THE PROBLEM =>
Report all lines of the records that contain "Crispy".
═══ GIVEN DATA ═══
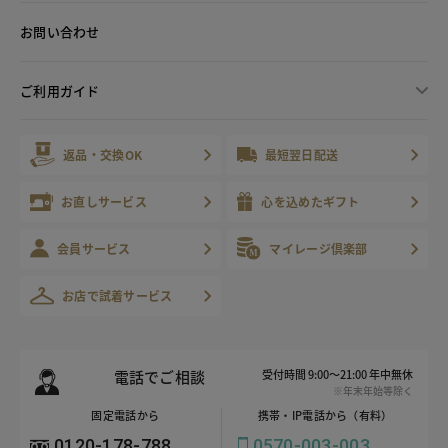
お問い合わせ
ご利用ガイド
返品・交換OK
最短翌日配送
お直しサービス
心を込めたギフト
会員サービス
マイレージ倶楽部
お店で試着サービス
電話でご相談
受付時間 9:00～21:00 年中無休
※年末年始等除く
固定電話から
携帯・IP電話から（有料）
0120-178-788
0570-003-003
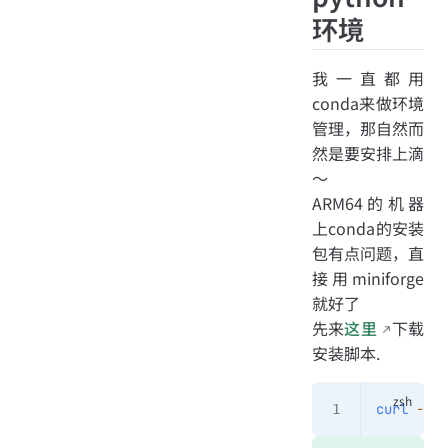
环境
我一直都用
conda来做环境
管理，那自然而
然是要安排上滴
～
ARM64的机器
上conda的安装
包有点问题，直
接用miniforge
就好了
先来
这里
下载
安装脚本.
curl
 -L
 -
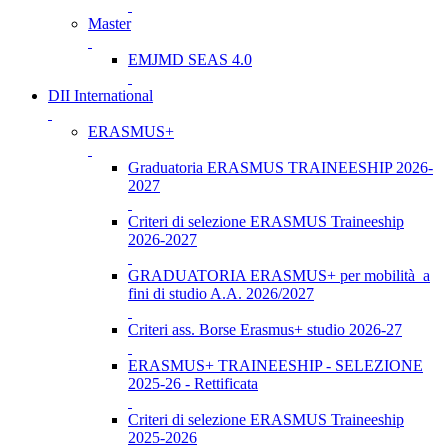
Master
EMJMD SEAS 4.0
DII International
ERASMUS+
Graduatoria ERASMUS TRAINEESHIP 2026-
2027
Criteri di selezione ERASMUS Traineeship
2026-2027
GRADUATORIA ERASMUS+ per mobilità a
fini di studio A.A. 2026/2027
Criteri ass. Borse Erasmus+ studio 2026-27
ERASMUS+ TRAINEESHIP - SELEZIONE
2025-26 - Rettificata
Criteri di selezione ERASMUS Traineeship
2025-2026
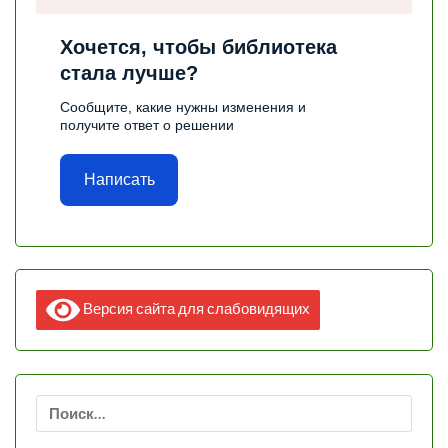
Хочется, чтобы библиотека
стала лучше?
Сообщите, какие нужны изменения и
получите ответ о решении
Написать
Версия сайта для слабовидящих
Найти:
═══
═══ GIVEN DATA ═══
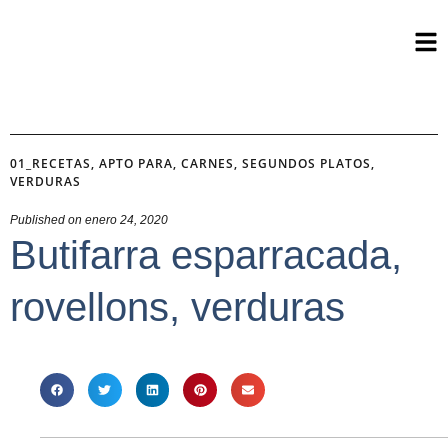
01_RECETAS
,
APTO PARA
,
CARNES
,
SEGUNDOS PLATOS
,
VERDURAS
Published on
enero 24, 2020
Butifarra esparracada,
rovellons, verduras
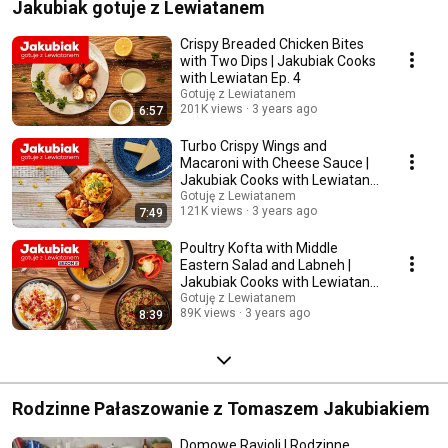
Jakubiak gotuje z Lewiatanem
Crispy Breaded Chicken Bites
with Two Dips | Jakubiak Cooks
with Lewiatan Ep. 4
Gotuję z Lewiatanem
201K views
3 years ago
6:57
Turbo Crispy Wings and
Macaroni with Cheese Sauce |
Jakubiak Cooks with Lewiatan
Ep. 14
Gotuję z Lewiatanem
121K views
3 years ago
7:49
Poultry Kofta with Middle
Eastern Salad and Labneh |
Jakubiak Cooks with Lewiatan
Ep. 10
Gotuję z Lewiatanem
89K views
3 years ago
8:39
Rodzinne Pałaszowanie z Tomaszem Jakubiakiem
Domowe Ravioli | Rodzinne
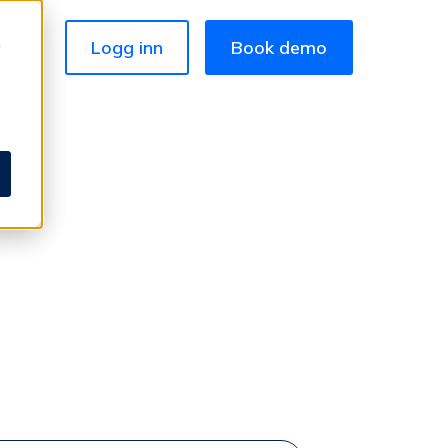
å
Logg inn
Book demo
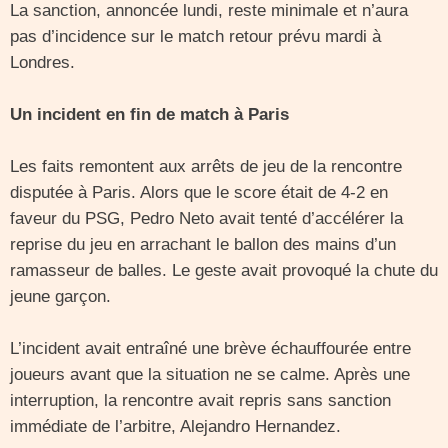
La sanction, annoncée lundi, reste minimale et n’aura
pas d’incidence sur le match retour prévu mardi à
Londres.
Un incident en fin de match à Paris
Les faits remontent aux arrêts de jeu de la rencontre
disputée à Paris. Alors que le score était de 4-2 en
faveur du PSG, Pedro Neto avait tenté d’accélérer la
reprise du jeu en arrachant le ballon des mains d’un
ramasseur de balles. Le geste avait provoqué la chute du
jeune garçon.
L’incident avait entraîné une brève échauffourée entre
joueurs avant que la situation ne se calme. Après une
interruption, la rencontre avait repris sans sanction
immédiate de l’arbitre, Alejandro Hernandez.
═══
RESULT FOR THIS TASK =>
Crispy Breaded Chicken Bites
Turbo Crispy Wings and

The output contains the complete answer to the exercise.